Younger than Yesterday

So hieß einst eine LP der Byrds, und die Formulierung beschreibt genau das Gefühl, wenn ich durch die jeweils neueste Ausgabe meines Leib- und Magenmagazins „kult!“ blättere. Selbst gereift zugleich zu sehen, dass meine Welt von einst nach wie vor präsent und munter neuerscheinungsfähig ist, erfreut von Mal zu Mal.

Kult Nr. 1/2020 ist da

Das Cover der Kult!-Ausgabe 2/2020Die neue Ausgabe ist wieder ein Wundertüten-Füllhorn an Themen und Bildern. Es geht u. a. um Filmhelden wie Edward G. Robinson und Eddie Constantine, um die fabelhaften Ballkünste von Pelé, um Pippi-Langstrumpf-Bücher und –Filme, um die Kinderbuchklassiker von Enid Blyton, um Weihnachten in den 70ern, um Benimmregelinnovationen der 68er-Generation, um den Lebens- und Werdegang von Nastassja Kinski, um die gute, alte verrauschte und gerne auch verzwirbelte Musikkassette und vieles, vieles andere mehr. Zwei Freuden meiner Kindheit habe ich selbst beschreiben dürfen, das Werk des genialen Comic-Humoristen René Goscinny und die britische Fernsehserie U.F.O., die damals Science Fiction war (und heute schon Historienserie wäre, weil sie in der fernen Zukunft von 1980 spielte).

Übrigens: Der Heftumfang ist erweitert, der Preis gleich geblieben. Das hat man auch nicht alle Tage.

Eine Zeitschrift als Jungbrunnen – 10 Jahre »kult!«

kult! 2-2o19

Überall schießen sie wie Pilze aus dem Boden: die Rückblicke auf gute, vergangene Zeiten, auf die 60er, 70er und 80er Jahre, die den einen weit genug entfernt liegen, um schon etwas Historisches zu haben, und den anderen nah genug, um nostalgisch süß die Welt von halbgestern greifbar zu halten. Jahreschroniken, Erinnerungssendungen und hitparadenartig gestaltete Rückblicke gibt es medial mittlerweile reichlich. Die Zeitschrift »Kult!«, ein Vorreiter des Trends, war freilich schon zur Stelle, als all das noch in den Kinderschuhen steckte.

• _Rohdaten_
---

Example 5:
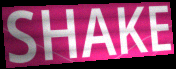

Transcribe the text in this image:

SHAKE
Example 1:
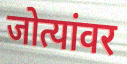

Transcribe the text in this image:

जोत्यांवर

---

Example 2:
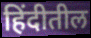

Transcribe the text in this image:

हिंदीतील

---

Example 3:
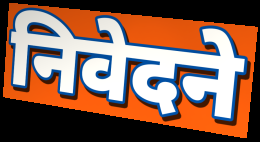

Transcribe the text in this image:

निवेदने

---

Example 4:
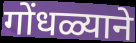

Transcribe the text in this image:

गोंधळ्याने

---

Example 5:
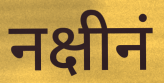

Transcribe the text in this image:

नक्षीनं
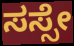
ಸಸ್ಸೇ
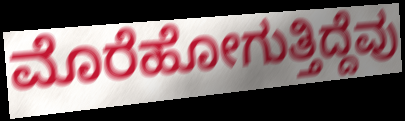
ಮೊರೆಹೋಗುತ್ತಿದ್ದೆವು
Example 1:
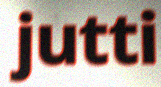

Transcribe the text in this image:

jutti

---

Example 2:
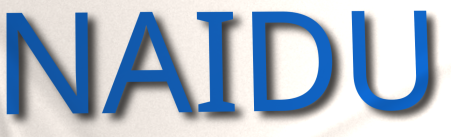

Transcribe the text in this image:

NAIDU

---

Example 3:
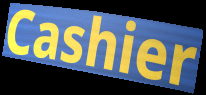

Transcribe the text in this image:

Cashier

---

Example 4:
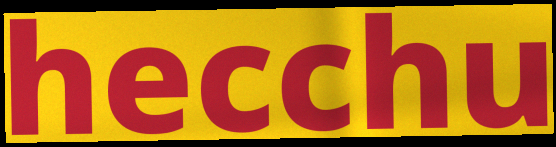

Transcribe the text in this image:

• _Kurze Aufgabe A_
Kopieren Sie aus dem Text über die Zeitschrift „kult!“ den Abschnitt von „So hieß einst“ bis einschließlich „Mal zu Mal.“ wortgetreu.
• _Kurze Aufgabe B_
In welchem Jahr spielte laut dem Text über die Zeitschrift „kult!“ die britische Fernsehserie U.F.O.?
• _Kurze Aufgabe C_
Prüfen Sie anhand des Textes über die Zeitschrift „kult!“, ob die folgenden Aussagen zutreffen, und belegen Sie jede Antwort mit den entscheidenden Worten des Textes. (i) Mit dem erweiterten Heftumfang ist auch der Preis gestiegen. (ii) „Younger than Yesterday“ war der Titel einer LP der Byrds. (iii) Die Zeitschrift „kult!“ gibt es seit zehn Jahren.

• _Schriftliche Antwort A_
So hieß einst eine LP der Byrds, und die Formulierung beschreibt genau das Gefühl, wenn ich durch die jeweils neueste Ausgabe meines Leib- und Magenmagazins „kult!“ blättere. Selbst gereift zugleich zu sehen, dass meine Welt von einst nach wie vor präsent und munter neuerscheinungsfähig ist, erfreut von Mal zu Mal.

• _Schriftliche Antwort B_
Sie spielte im Jahr 1980.

• _Schriftliche Antwort C_
(i) Nein: „Der Heftumfang ist erweitert, der Preis gleich geblieben.“
(ii) Ja: „So hieß einst eine LP der Byrds“
(iii) Ja: „Eine Zeitschrift als Jungbrunnen – 10 Jahre »kult!«“